Trust my luck. It was my old enemy Finn Maclean who got out of the car, all red hair and lowered black brows, jaw corners and narrow, infuriated eyes. ‘What the blazes do you think…’ he began, then he realized it was me, took a deep breath and said, ‘God, I might have known.’
He looked me over in a way that made me feel very small, and hot and uncomfortable.
‘I couldn’t help it,’ I blurted out, still shaking from shock.
‘That’s what I’m complaining about,’ he said wearily. ‘I’m sure you couldn’t help it; only an imbecile would have attempted to turn a car around here.’
‘I’ve said I’m sorry,’ I said, colouring hotly. ‘Anyway, you were driving much too fast and my car skidded. No-one could have moved it.’
‘Get out,’ said Finn brusquely.
I got out. He got in and turned the car immediately. Then he got out and held the door open for me.
‘Nothing to it,’ he said, infuriatingly. ‘You were just using too much choke.’
It was the last straw. I got into the car, just looked at him and burst into tears; then, crashing the gears, I roared off home. God knows how I got back with the whole countryside swimming with tears.
I don’t know how long I cried, but long enough to make me look as ugly as sin. Then I noticed the potted plant Coco had given me for Christmas. It looked limp and dejected.
‘Needs a bit of love and attention, like me,’ I said dismally, and getting up, I got a watering can and gave it some water.
Then I remembered someone had once told me if you watered rush mats it brought out the green. I heard a step. I must have left the door open. Hoping by some miracle it might be Rory, I looked up. It was Finn Maclean.
‘Don’t you come cat-footing in here,’ I snarled.
Then I realized how stupid it must look, me standing there watering carpets in the middle of the drawing-room.
‘I’m not quite off my rocker,’ I said weakly. ‘It’s meant to bring out the green in the rushes.’
Finn began to laugh.
‘Whenever I see you you’re either tearing up roses with your teeth, trying to block the traffic, or watering carpets. How come you’re such a nutcase?’
‘I don’t know,’ I muttered. ‘I think I was dropped as an adult.’
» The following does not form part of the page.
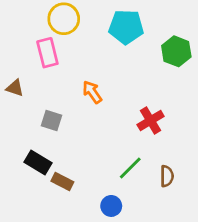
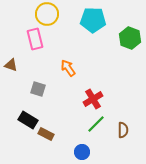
red cross: (151, 120) -> (93, 99), moved

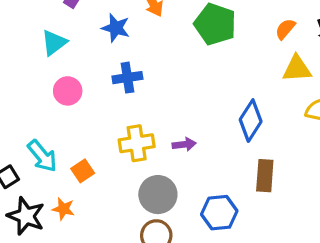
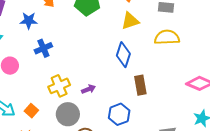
yellow triangle: (297, 69) -> (130, 21), moved
purple arrow: (184, 144) -> (89, 89), moved
gray circle: (158, 195) -> (68, 114), moved

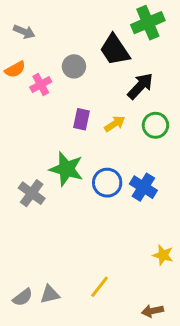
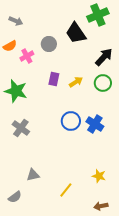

‘You’re going to water the whole floor in a minute,’ he said, taking the watering can away from me.
For a minute he looked at me consideringly. Aware how puffy and red my eyes were, I gazed at my feet.
Then he said, ‘I came to apologize for biting your head off this morning. I was tired, I hadn’t been to bed. Still, it was no excuse, and I’m sorry.’
I was so surprised I sat down on the sofa.
‘That’s all right,’ I said, ‘I had a lousy night too, otherwise I wouldn’t have cried.’
‘Where’s Rory?’
‘In Glasgow.’
‘I’m going over to Mullin this afternoon to see a patient, why don’t you come too?’
‘I get sick on planes,’ I said quickly.
‘You can’t land a plane there. I’m taking the speedboat. I’ll pick you up in half an hour. We needn’t talk if we don’t want to.’